§ DATA EXTRACT
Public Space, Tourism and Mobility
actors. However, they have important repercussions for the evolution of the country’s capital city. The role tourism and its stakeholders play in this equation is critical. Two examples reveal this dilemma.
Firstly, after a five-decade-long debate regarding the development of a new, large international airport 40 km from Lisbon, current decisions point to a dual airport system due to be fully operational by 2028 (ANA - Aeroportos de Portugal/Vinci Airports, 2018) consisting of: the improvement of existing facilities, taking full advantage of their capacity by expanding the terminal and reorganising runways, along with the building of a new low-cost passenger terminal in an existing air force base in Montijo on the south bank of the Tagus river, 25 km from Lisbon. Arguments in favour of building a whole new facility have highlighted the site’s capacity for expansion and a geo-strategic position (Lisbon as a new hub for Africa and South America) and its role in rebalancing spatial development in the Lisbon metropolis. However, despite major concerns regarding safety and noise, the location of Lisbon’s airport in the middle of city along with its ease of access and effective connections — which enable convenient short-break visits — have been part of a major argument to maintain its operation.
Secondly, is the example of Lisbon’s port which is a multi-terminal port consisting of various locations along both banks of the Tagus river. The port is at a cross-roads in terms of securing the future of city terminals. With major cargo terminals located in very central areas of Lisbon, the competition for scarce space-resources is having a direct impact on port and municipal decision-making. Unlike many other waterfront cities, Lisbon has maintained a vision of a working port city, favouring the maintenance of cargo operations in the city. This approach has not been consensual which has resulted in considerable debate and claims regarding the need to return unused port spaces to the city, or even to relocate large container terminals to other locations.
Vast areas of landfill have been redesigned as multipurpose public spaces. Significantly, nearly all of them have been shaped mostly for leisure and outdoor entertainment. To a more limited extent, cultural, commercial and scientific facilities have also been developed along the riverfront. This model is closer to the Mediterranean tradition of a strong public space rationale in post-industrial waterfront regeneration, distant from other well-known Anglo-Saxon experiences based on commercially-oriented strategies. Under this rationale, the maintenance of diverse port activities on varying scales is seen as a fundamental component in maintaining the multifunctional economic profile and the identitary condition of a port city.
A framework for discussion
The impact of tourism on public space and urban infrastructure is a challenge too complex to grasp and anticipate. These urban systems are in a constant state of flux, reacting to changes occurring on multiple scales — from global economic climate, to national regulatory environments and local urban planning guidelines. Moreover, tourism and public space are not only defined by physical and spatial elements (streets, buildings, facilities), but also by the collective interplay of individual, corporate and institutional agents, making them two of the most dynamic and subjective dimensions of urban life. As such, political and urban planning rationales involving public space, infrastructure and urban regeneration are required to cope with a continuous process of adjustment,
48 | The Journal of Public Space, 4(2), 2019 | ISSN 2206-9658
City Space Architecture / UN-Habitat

--

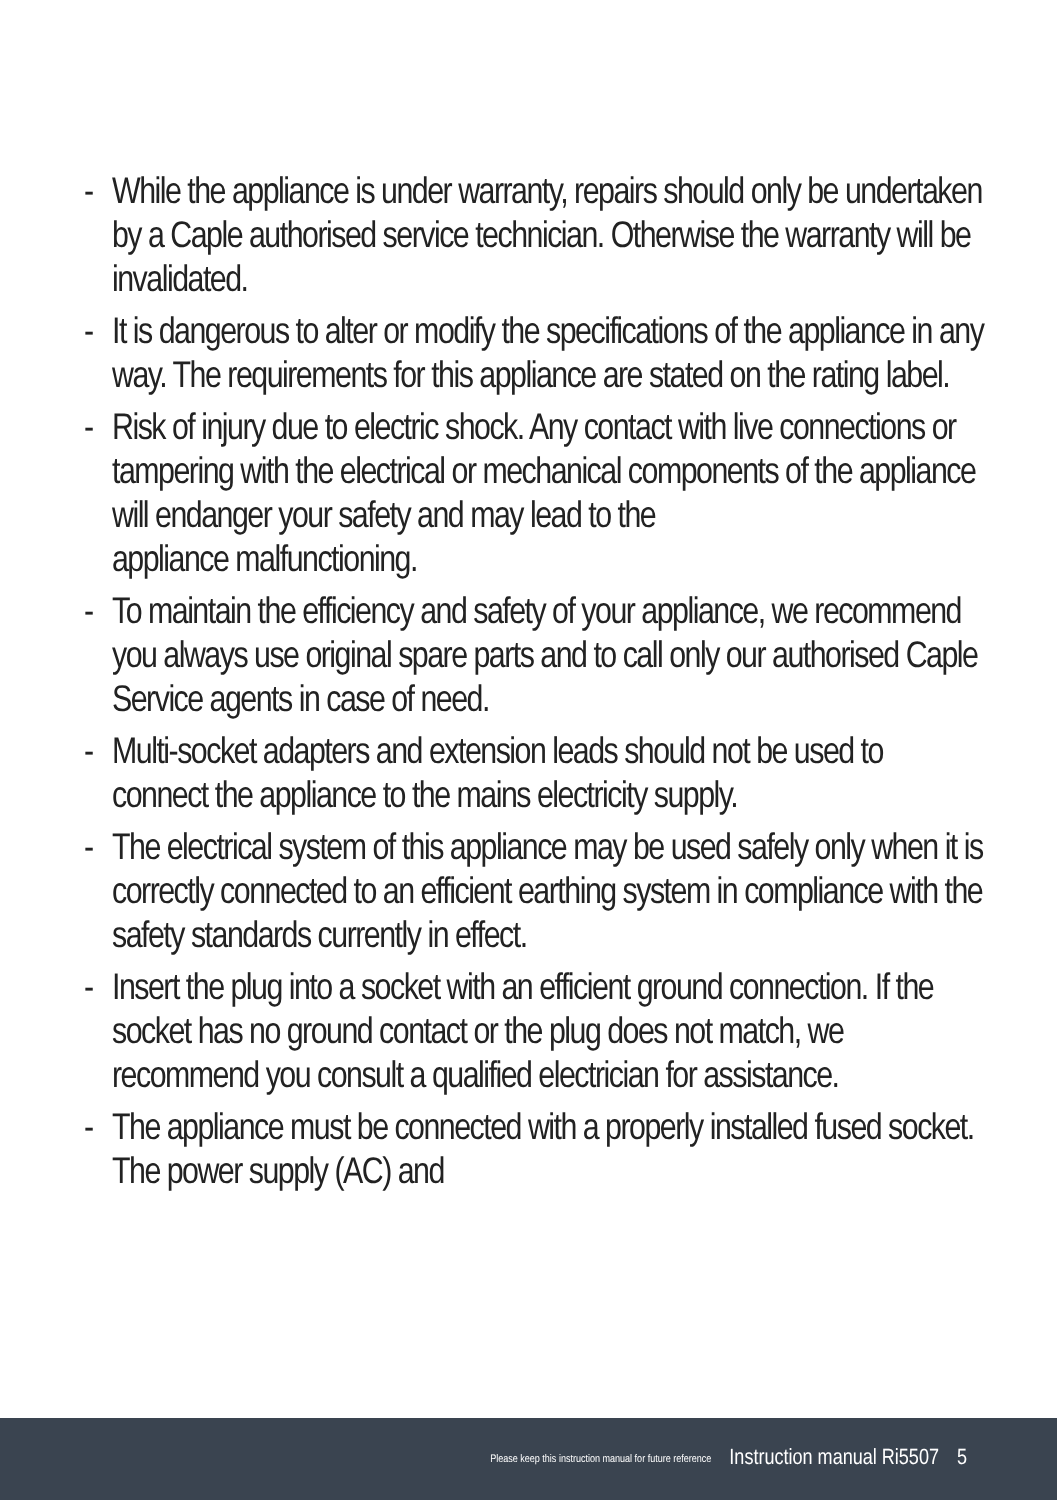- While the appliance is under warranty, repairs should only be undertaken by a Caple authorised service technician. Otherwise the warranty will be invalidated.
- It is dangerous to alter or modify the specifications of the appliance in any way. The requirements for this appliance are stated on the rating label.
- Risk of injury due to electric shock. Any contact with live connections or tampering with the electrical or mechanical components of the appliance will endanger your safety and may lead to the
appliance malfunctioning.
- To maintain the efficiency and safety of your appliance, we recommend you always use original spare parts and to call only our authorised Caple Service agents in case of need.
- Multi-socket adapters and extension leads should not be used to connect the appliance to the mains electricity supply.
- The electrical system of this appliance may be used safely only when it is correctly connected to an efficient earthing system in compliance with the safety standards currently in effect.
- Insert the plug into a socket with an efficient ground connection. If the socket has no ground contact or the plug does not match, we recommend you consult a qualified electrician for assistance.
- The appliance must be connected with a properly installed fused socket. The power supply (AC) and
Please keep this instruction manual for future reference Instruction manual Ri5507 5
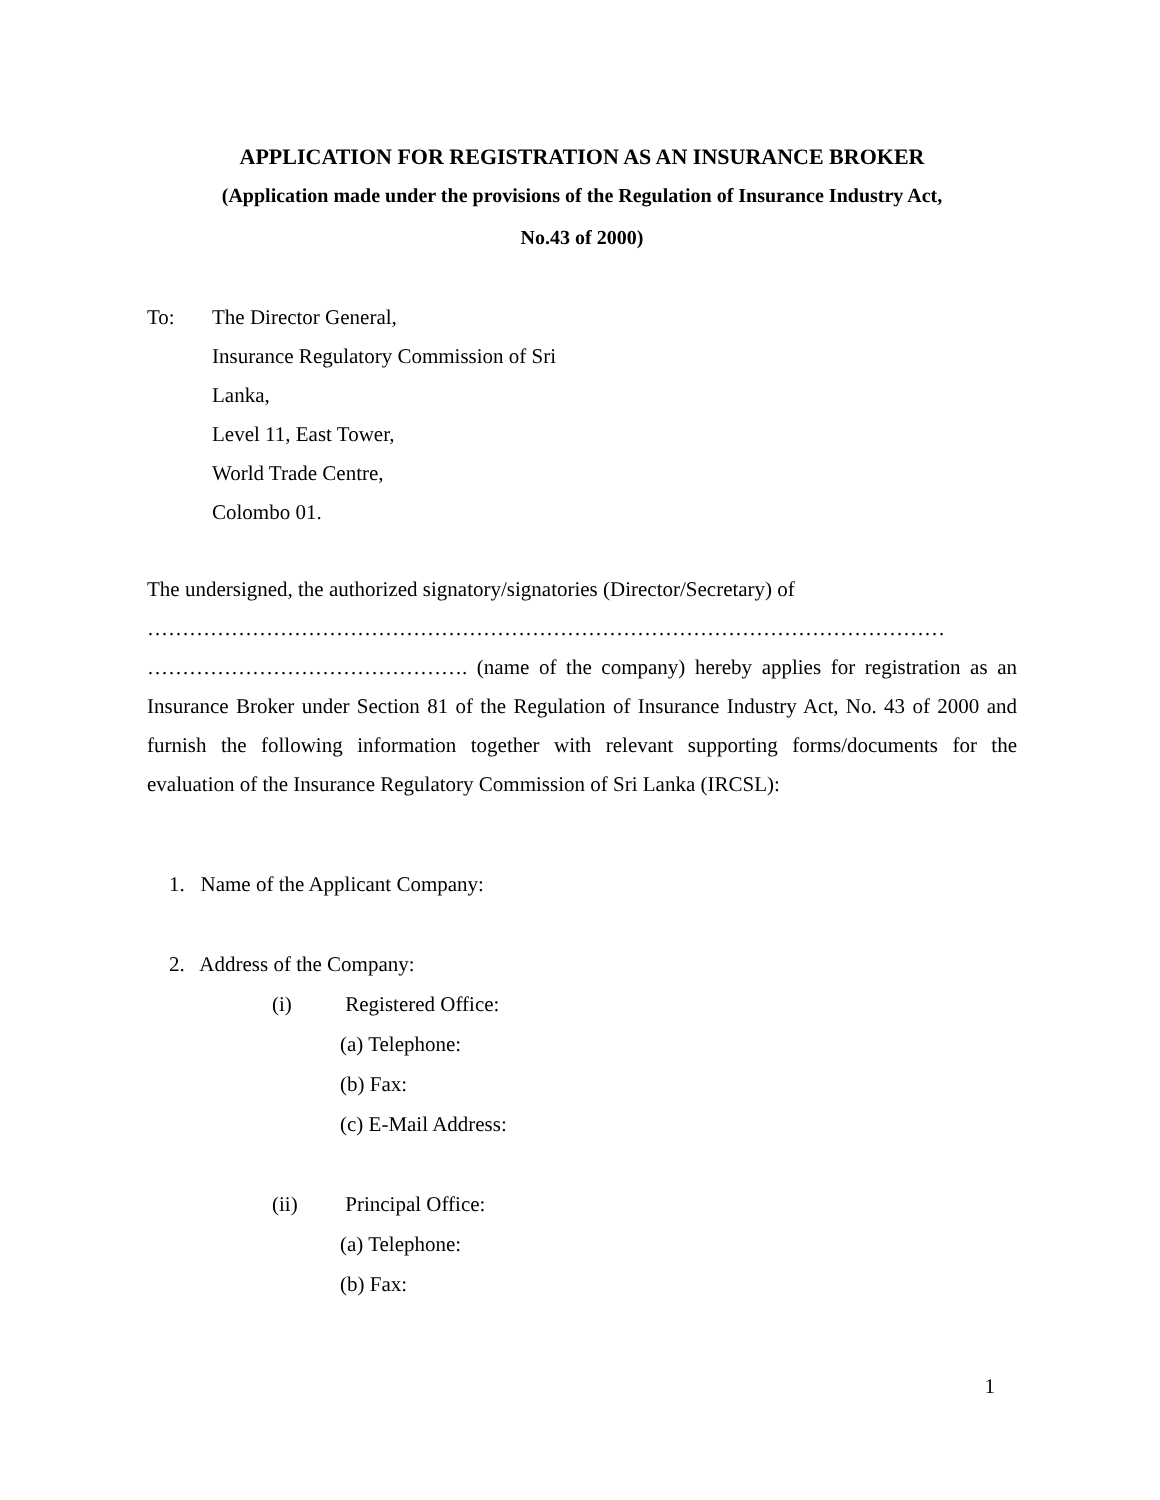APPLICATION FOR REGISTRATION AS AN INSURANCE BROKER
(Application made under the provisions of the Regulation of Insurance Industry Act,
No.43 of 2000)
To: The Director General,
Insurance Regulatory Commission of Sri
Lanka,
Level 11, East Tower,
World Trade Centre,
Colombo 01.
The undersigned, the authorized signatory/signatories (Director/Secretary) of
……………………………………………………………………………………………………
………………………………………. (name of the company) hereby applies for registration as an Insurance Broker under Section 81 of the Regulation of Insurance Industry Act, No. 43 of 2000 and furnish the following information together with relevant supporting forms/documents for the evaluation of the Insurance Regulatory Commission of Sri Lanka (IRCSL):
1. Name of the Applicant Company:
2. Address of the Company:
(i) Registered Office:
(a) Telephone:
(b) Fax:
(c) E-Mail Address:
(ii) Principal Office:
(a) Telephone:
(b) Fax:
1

...

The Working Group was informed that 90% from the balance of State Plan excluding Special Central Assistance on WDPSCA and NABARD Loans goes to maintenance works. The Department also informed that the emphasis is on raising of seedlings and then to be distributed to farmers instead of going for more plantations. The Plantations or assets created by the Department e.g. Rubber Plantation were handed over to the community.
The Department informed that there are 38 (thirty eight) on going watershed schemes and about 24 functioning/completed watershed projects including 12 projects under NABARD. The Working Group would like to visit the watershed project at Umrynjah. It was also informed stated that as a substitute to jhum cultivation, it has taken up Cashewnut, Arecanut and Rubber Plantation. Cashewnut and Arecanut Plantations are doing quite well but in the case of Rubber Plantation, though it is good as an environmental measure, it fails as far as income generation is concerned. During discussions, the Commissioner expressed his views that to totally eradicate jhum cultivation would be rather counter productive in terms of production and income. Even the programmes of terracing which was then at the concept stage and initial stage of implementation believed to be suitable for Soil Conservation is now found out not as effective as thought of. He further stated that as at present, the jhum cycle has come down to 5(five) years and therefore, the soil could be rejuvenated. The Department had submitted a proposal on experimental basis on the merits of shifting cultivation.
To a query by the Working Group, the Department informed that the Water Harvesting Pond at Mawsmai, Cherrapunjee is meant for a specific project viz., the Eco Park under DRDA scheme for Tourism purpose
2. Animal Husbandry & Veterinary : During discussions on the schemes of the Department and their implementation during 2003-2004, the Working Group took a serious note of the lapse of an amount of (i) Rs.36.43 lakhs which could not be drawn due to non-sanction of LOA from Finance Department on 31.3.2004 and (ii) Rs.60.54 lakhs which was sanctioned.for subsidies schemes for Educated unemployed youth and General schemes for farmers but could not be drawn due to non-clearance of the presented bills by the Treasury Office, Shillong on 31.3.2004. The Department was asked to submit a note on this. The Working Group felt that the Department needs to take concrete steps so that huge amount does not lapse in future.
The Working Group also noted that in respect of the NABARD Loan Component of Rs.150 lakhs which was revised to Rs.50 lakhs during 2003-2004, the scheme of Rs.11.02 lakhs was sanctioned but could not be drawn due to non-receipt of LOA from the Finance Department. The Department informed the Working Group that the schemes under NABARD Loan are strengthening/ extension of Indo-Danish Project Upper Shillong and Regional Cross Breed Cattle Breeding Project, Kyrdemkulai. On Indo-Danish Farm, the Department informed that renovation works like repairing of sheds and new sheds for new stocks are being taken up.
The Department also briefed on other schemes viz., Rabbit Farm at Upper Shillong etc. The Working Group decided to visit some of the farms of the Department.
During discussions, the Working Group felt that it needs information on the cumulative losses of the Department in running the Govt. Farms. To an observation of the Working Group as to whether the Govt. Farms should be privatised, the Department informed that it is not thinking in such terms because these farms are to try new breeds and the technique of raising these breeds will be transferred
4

§ WORK TO COMPLETE
Select all lines in the listing above where the word "Director" appears, and show them.

§ WRITTEN REPLY
To: The Director General,
The undersigned, the authorized signatory/signatories (Director/Secretary) of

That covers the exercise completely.